Al terminar el instituto, entraron juntos en la universidad, y en tercer curso, sin esperar indirectas, Lola le propuso matrimonio.
—¿Cuánto tiempo vamos a estar de novios? —le dijo al pobre Pablo—. Hay que formalizar, que esto no es un cachondeo.
Pablo estaba encantado. Ya estaba acostumbrado a que Lola decidiera y él asintiera. Sus padres estaban encantados, igual que la familia de Martina. Si alguien podía romper la maldición de soledad familiar, era Lolita.
En quinto curso, nació su hijo. Lola se dedicó al bebé, y a Pablo le ofrecieron quedarse como profesor en la universidad. Todo iba sobre ruedas… hasta que Lola notó los cambios.
Su marido llegaba tarde, se volvió huraño, distante. Un día dejó de hablar por completo —ni de sus estudiantes, ni de su tesis.
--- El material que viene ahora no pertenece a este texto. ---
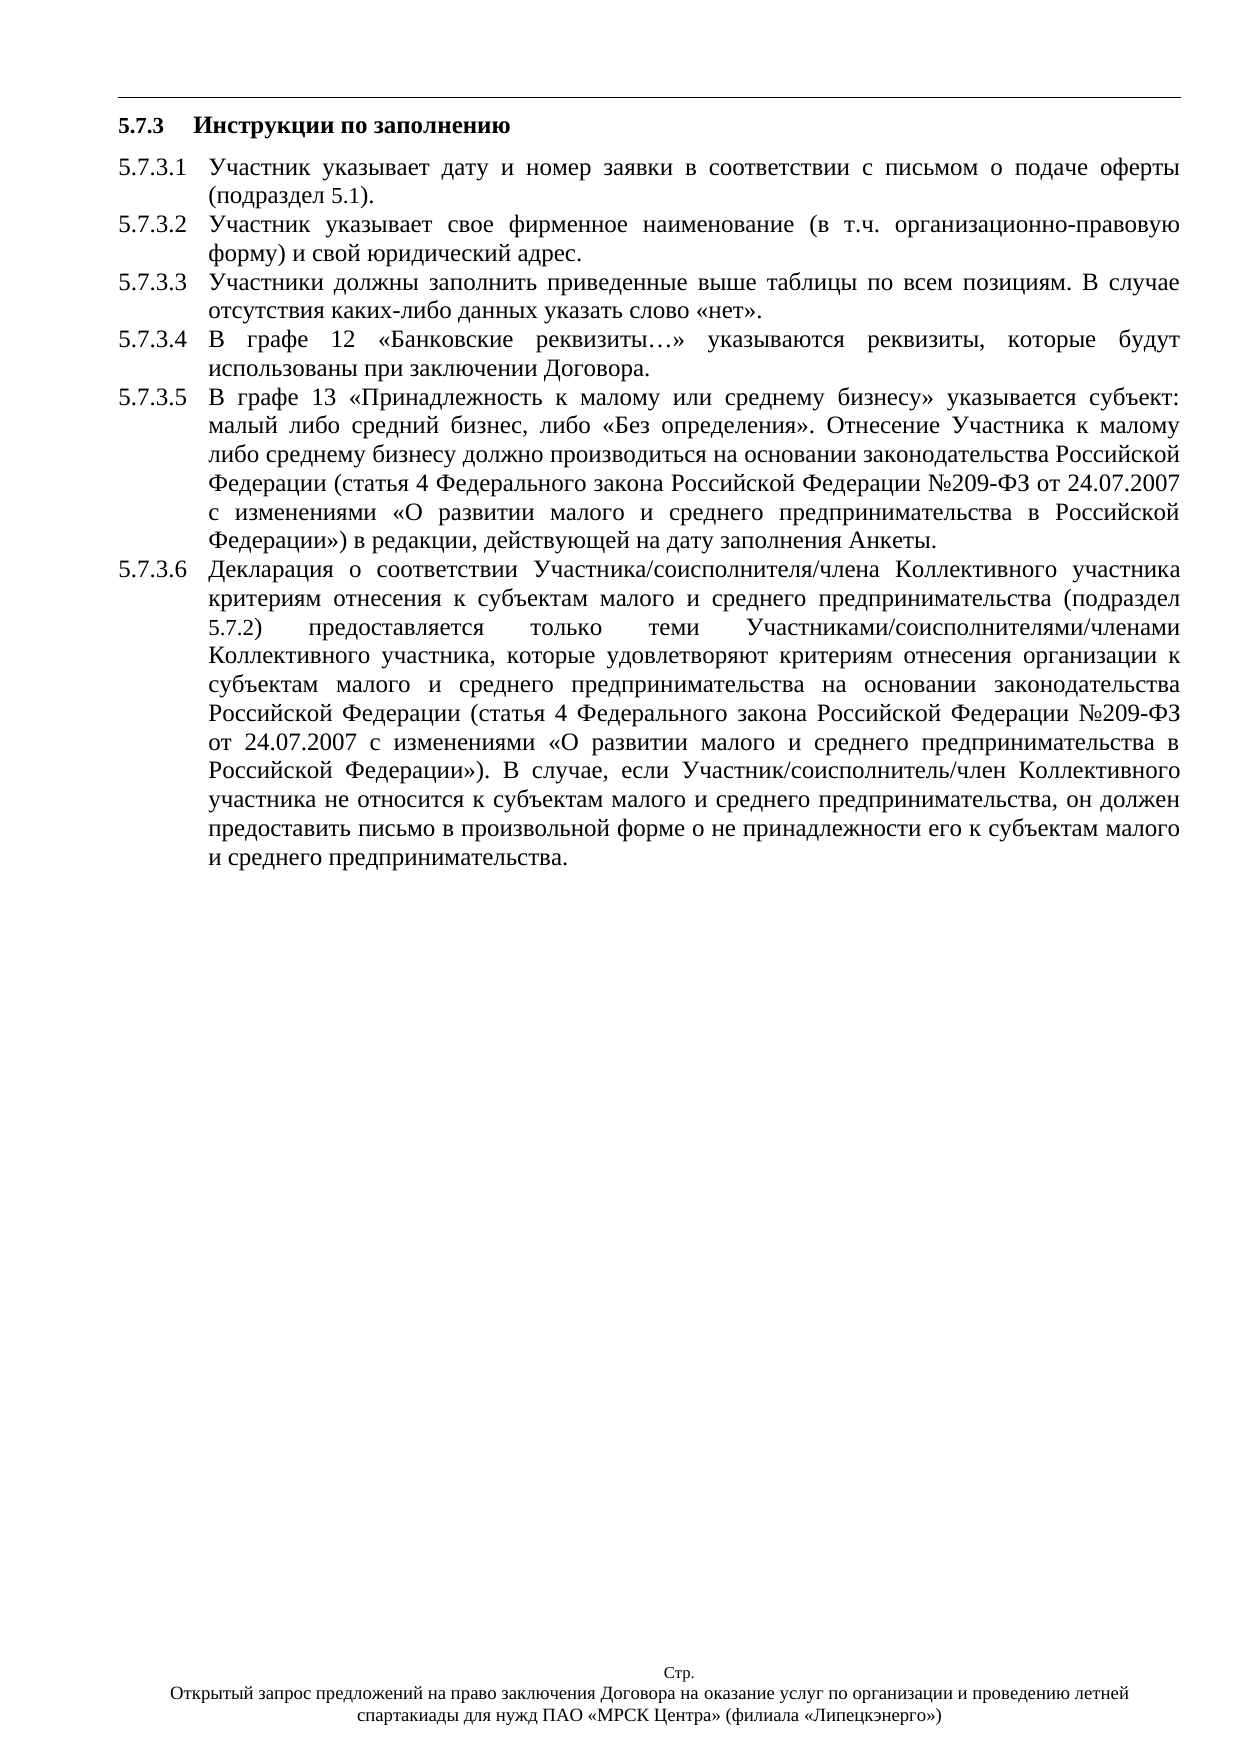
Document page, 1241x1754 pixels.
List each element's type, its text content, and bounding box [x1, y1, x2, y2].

Todo eran excusas por el cansancio. Lola lo entendió al instante. Y decidió actuar.
La secretaria de la facultad, una vieja amiga, le susurró: Pablo tenía un lío con Irene, una estudiante sosa a la que todos llamaban «la aburrida de las gafas». Lola no se lo pensó dos veces. La esperó a la salida de la residencia, le soltó un par de bofetadas delante de todos, y la chica, con el pelo revuelto, desapareció del mapa.
La conversación con Pablo fue corta: primer ojo morado, luego el segundo.
—Yo… solo quería ayudarla… como tú me ayudaste a mí —balbuceaba él, sentado en el suelo.
—Si ayudas a otra —dijo Lola entre dientes—, te corto algo importante. Y no me arrepentiré.
Desde entonces, Pablo no se apartó ni un milímetro de la raya. No volvió a arriesgarse; sabía que con Lola no se juega. Su hija, a quien en el hospital le auguraban repetir la triste suerte de su familia, no solo rompió la cadena de soledad, sino que construyó un hogar donde ella era el centro: el pilar, la protectora y… el Amor.